LOS
PARGUITOS
Por Elsa M. Rodriguez
Todos
los días sale Jorge con su pequeño bote a pescar. Vive de eso, de los peces que
roba al mar con su caña o con su red para luego llevarlo a la compañía de
distribución, que le paga un precio miserable, pero que luego los vende como si
no fuesen producto del mar sino oro sacado de las entrañas de la tierra.
Pero
a Jorge eso no le molesta. Sabe que así es como funciona el engranaje de la
economía en todas partes y que él es solamente un eslabón de esa cadena. Solo que
mientras tanto, Jorge sueña con poder tener un par de botes más y así crear una
especie de corporación con sus dos hermanos que también se dedican a la pesca,
pero como no tienen bote, lo hacen desde la orilla. -“Algún día tendré una
flota de barquitos de pesca”-se dice para sí Jorge mientras acomoda en la
neverita portátil que tiene en su botecito, las dos docenas de parguitos que ha
podido pescar hoy.
Cuando
llegó a la distribuidora de los peces, encontró que las puertas del local
estaban cerradas, y ese día ya no podía venderles el producto de sus largas
horas bajo el sol pescando sus parguitos. Se marchó con los hombros caídos,
abrumado por la preocupación que le causaba este contratiempo. Llegó a su casa,
y le dio a su hija –“Luisita, hija, dile a tu madre que hoy no he podido vender
mi pesca”- y es que Jorge era algo apocado y no quería enfrentarse a su mujer
María, porque sabía que una vez más le recriminaría por el poco dinero que
llevaba a casa, y prefería que fuese su pequeña hija quien le diese la mala
noticia a su mujer. María había escuchado a Jorge pero siguiendo el mismo juego
que su marido, dijo –“Luisita, dile al poca cosa de tu papá que no me venga con
cuentos, que busque la manera de resolver porque con palabras no comemos”. Así
sucedía casi todos los días y el matrimonio, a pesar de vivir juntos por casi
diez años, se comprendía menos que el primer día de casados.

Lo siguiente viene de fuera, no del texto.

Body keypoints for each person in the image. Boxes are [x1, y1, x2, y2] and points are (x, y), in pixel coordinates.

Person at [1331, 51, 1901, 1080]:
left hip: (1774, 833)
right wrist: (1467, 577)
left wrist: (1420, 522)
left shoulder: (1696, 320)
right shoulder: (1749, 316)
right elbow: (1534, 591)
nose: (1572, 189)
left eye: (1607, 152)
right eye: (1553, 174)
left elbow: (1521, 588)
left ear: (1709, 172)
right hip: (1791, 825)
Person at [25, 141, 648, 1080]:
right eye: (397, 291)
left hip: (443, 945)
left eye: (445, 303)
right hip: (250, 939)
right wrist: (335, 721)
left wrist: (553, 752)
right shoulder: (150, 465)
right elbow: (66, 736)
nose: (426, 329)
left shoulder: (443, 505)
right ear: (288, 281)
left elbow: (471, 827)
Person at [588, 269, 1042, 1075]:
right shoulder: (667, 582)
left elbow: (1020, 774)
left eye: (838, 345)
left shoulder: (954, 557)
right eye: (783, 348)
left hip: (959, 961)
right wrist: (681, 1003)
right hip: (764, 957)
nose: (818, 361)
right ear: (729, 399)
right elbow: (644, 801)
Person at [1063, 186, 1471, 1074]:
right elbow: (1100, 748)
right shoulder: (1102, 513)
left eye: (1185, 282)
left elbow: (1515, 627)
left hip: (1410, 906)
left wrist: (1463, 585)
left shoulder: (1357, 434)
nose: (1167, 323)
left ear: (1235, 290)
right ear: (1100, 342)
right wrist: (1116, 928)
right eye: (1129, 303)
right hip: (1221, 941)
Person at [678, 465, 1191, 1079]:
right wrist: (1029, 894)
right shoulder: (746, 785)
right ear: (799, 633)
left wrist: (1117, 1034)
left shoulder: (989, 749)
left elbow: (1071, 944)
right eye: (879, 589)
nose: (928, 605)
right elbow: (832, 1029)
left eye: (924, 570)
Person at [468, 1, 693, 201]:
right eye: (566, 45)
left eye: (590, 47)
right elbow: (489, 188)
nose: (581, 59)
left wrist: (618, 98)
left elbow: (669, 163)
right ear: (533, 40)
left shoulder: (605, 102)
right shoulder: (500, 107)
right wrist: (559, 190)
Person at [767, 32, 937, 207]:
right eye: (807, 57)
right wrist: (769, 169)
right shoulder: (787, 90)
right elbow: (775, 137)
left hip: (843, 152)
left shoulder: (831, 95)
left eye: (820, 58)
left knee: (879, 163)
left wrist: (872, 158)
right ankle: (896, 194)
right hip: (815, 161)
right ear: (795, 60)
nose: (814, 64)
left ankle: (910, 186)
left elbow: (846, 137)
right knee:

Como tenía tantos pescados y no podía
comérselos todos en su casa decidió acercarse al restaurante que estaba a unas
cinco millas de su casa para proponérselos al dueño. La casualidad hizo que ese
día el dueño del restaurante no había recibido el suministro de pescado que
normalmente le llegaba congelado de una compañía al norte de la ciudad. Esta
vez, Jorge tuvo suerte, porque pudo
vender el producto de su trabajo a un precio que duplicaba lo que le pagaba la
distribuidora donde siempre los vendía. En vista de esto, Jorge se animó y sacó
el pecho y se decidió proponerle al dueño del restaurante traerle todos los
días el resultado de su pesca a cambio de que se los pagase tan bien como había
hecho hoy. Se pusieron de acuerdo y así comenzó una relación de negocios que
sería muy productiva no solo para Jorge sino para José que era el dueño del
“Rape a la brasa”, el restaurante que compraba sus pescados a Jorge. Así
pasaron los meses y Jorge pudo hacerse de un par de botes más con lo cual sus
hermanos también pudieron trabajar y ya no solamente le vendían sus pescados a
José, sino que se buscaron otros restaurantes de este tipo donde colocaban su
mercancía a buen precio.
Su
creciente éxito en el negocio, al parecer animó a Jorge, quien poco a poco fue
acercándose más a María, su esposa. Ya apenas discutían, y comenzaron a
contarse cosas personales que ninguno sabía del otro, con lo cual su unión se
hizo más estable y funcionó mejor.
Una
tarde, estaban sentados en portal de su casita cuando María le comentó-“Jorge,
¿te has fijado que desde el día aquel que no pudiste vender tu pesca al dueño
de la distribuidora, las cosas te han ido mejor económicamente y nosotros
también nos llevamos mejor?”.
Jorge
sonrió, abrazó a su esposa y la pequeña Luisita que estaba sentada con ellos en
el columpio del portal, y dijo-“Si, María, es que he comprendido que para
obtener algo bueno de la vida y ser feliz, no hacen falta intermediarios, yo
vendo directamente el producto de mi trabajo y eso me da más ganancias, y
ahora, cuando tengo algo que decirte, no tengo que utilizar a mi hija Luisita
para que lo haga, he comprendido que mirándote a los ojos y diciéndote la
verdad, me comprendes mejor y juntos podemos resolver nuestros problemas”.
Jorge
y María siguieron meciéndose en el columpio, mientras Luisita comenzó a
corretear por el jardín con su perrito. Ya eran una familia feliz y todo
gracias a un par de docenas de parguitos que no pudieron venderse en una
distribuidora de pescado.
Elsa M. Rodríguez
Hialeah, 3 de Septiembre de
2012
Gracias, Lolita por publicarme este "cuentecito".